▶ _REQUIRED ACTION_
Once you find the line that contains "ring dip: (220, 739)", transcribe it and each line after it through the end of the listing, exactly as written.

▶ _RECORDS TO USE_
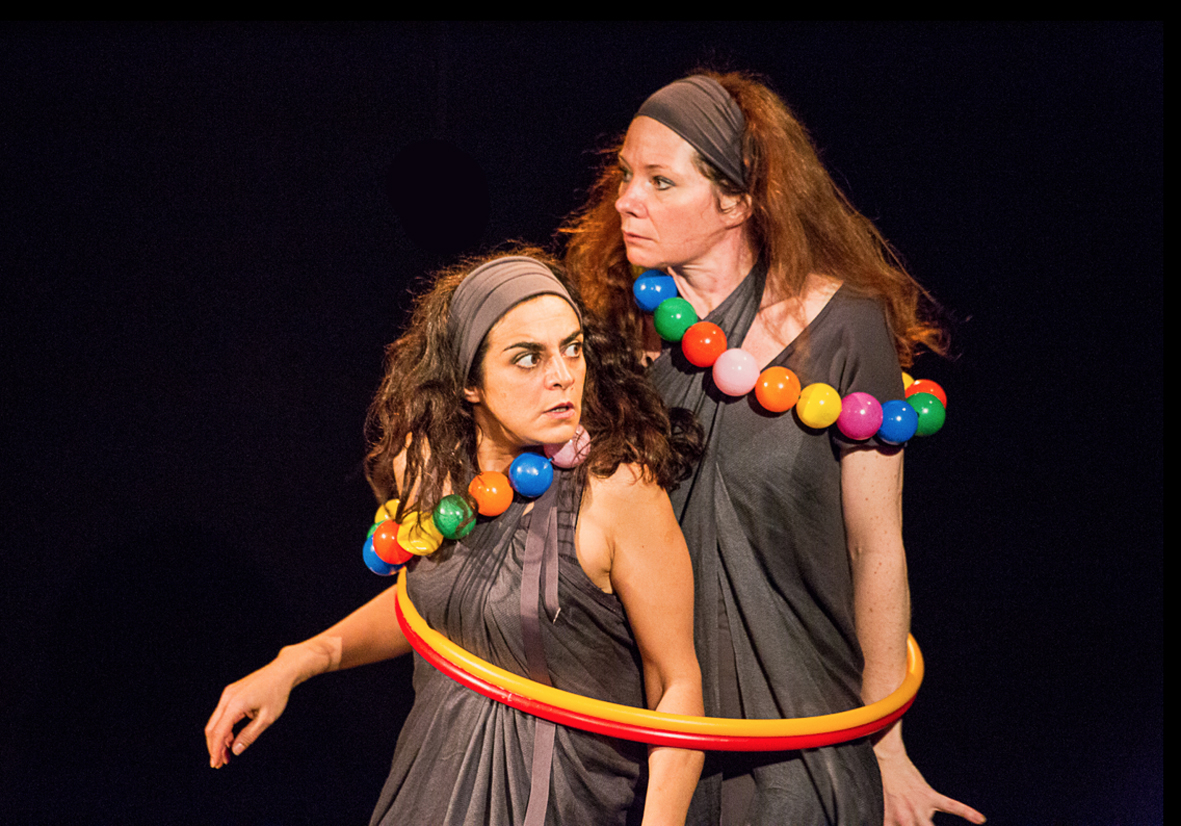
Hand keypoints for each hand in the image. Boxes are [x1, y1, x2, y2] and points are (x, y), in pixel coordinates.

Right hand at [204, 648, 313, 767]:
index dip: (215, 750)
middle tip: (219, 763)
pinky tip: (230, 740)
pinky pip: (223, 714)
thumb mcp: (267, 718)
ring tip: (227, 755)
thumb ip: (249, 735)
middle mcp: (228, 697)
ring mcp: (228, 694)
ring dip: (220, 739)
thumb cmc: (278, 693)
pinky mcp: (232, 693)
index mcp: (236, 704)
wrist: (283, 671)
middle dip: (215, 746)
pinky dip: (225, 728)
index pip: (219, 731)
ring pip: (217, 721)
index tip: (215, 764)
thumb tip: (235, 751)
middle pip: (213, 727)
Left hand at [876, 740, 985, 825]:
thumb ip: (889, 823)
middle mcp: (906, 816)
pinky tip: (979, 819)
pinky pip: (951, 806)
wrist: (889, 762)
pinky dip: (967, 812)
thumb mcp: (883, 809)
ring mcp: (919, 806)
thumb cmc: (886, 787)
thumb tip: (887, 824)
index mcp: (893, 821)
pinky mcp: (931, 796)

▶ _RESULT OF THIS EXERCISE_
ring dip: (220, 739)
thumb cmc: (278, 693)
pinky mcp: (232, 693)
index mcp: (236, 704)
wrist: (283, 671)
middle dip: (215, 746)
pinky dip: (225, 728)
index pip: (219, 731)
ring pip: (217, 721)
index tip: (215, 764)
thumb tip: (235, 751)
middle pip: (213, 727)
Left hand at [876, 740, 985, 825]:
thumb ip: (889, 823)
middle mcp: (906, 816)
pinky tip: (979, 819)
pinky pip: (951, 806)
wrist: (889, 762)
pinky dip: (967, 812)
thumb mcp: (883, 809)
ring mcp: (919, 806)
thumb cmc: (886, 787)
thumb tip: (887, 824)
index mcp: (893, 821)
pinky mcp: (931, 796)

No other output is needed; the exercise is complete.